• [Your objective] Each line of the data needs to be transcribed exactly.

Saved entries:
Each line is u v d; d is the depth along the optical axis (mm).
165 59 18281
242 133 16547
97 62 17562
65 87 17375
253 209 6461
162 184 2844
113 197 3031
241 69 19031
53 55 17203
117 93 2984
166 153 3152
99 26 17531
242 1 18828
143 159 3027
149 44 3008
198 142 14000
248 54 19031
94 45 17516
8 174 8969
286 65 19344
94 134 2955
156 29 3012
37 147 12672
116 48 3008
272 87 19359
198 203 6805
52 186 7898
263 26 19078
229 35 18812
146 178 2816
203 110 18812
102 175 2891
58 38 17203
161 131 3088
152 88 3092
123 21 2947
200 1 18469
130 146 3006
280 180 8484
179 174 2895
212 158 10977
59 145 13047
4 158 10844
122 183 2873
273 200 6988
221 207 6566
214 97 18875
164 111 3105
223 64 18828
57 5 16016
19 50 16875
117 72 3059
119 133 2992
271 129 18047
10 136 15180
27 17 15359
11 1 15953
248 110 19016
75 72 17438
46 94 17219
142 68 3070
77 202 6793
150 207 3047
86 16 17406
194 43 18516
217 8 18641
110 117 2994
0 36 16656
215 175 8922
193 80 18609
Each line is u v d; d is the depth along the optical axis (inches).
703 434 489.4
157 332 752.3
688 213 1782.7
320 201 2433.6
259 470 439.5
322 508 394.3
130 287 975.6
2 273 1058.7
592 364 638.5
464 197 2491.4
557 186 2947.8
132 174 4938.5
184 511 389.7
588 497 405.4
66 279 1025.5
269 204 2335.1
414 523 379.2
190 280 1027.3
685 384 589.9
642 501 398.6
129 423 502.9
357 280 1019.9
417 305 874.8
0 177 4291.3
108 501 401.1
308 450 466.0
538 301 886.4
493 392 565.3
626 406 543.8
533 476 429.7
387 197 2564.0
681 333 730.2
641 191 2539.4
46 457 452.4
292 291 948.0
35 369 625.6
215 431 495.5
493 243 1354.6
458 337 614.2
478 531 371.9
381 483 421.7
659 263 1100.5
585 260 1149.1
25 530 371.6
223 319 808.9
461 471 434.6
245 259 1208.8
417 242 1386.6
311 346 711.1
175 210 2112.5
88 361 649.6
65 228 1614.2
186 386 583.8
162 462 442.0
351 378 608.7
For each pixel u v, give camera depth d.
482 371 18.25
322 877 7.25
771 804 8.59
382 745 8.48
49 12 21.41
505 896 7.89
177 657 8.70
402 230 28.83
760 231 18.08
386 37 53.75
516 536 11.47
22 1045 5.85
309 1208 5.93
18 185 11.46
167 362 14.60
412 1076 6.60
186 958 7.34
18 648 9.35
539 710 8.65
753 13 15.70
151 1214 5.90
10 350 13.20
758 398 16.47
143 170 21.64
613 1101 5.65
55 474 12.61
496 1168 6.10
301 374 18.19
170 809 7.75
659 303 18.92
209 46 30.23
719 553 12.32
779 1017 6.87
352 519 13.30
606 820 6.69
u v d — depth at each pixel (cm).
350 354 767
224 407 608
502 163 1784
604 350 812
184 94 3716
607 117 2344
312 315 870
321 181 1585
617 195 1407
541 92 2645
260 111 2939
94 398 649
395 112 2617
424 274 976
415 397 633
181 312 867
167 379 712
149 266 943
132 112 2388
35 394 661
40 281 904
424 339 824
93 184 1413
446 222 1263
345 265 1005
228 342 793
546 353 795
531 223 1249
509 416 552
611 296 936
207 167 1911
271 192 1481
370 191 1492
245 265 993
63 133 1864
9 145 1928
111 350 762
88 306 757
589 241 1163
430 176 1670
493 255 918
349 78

• [Completed task]
Each line is u v d; d is the depth along the optical axis (mm).
165 59 18281
242 133 16547
97 62 17562
65 87 17375
253 209 6461
162 184 2844
113 197 3031
241 69 19031
53 55 17203
117 93 2984
166 153 3152
99 26 17531
242 1 18828
143 159 3027
149 44 3008
198 142 14000
248 54 19031
94 45 17516
8 174 8969
286 65 19344
94 134 2955
156 29 3012
37 147 12672
116 48 3008
272 87 19359
198 203 6805
52 186 7898
263 26 19078
229 35 18812
146 178 2816
203 110 18812
102 175 2891
58 38 17203
161 131 3088
152 88 3092
123 21 2947
200 1 18469
130 146 3006
280 180 8484
179 174 2895
212 158 10977
59 145 13047
4 158 10844
122 183 2873
273 200 6988
221 207 6566
214 97 18875
164 111 3105
223 64 18828
57 5 16016
19 50 16875
117 72 3059
119 133 2992
271 129 18047
10 136 15180
27 17 15359
11 1 15953
248 110 19016
75 72 17438
46 94 17219
142 68 3070
77 202 6793
150 207 3047
86 16 17406
194 43 18516
217 8 18641
110 117 2994
0 36 16656
215 175 8922
193 80 18609
Each line is u v d; d is the depth along the optical axis (inches).
703 434 489.4
157 332 752.3
688 213 1782.7
320 201 2433.6
259 470 439.5
322 508 394.3
130 287 975.6
2 273 1058.7
592 364 638.5
464 197 2491.4
557 186 2947.8
132 174 4938.5
184 511 389.7
588 497 405.4
66 279 1025.5
269 204 2335.1
414 523 379.2
190 280 1027.3
685 384 589.9
642 501 398.6
129 423 502.9
357 280 1019.9
417 305 874.8
0 177 4291.3
108 501 401.1
308 450 466.0
538 301 886.4
493 392 565.3
626 406 543.8
533 476 429.7
387 197 2564.0
681 333 730.2
641 191 2539.4
46 457 452.4
292 291 948.0
35 369 625.6
215 431 495.5
493 243 1354.6
458 337 614.2
478 531 371.9
381 483 421.7
659 263 1100.5
585 260 1149.1
25 530 371.6
223 319 808.9
461 471 434.6
245 259 1208.8
417 242 1386.6
311 346 711.1
175 210 2112.5
88 361 649.6
65 228 1614.2
186 386 583.8
162 462 442.0
351 378 608.7
For each pixel u v, give camera depth d.
482 371 18.25
322 877 7.25
771 804 8.59
382 745 8.48
49 12 21.41
505 896 7.89
177 657 8.70
402 230 28.83
760 231 18.08
386 37 53.75
516 536 11.47
22 1045 5.85
309 1208 5.93
18 185 11.46
167 362 14.60
412 1076 6.60
186 958 7.34
18 648 9.35
539 710 8.65
753 13 15.70
151 1214 5.90
10 350 13.20
758 398 16.47
143 170 21.64
613 1101 5.65
55 474 12.61
496 1168 6.10
301 374 18.19
170 809 7.75
659 303 18.92
209 46 30.23
719 553 12.32
779 1017 6.87
352 519 13.30
606 820 6.69
u v d — depth at each pixel (cm).
350 354 767
224 407 608
502 163 1784
604 350 812
184 94 3716
607 117 2344
312 315 870
321 181 1585
617 195 1407
541 92 2645
260 111 2939
94 398 649
395 112 2617
424 274 976
415 397 633
181 312 867
167 379 712
149 266 943
132 112 2388
35 394 661
40 281 904
424 339 824
93 184 1413
446 222 1263
345 265 1005
228 342 793
546 353 795
531 223 1249
509 416 552
611 296 936
207 167 1911
271 192 1481
370 191 1492
245 265 993
63 133 1864
9 145 1928
111 350 762
88 306 757
589 241 1163
430 176 1670
493 255 918
349 78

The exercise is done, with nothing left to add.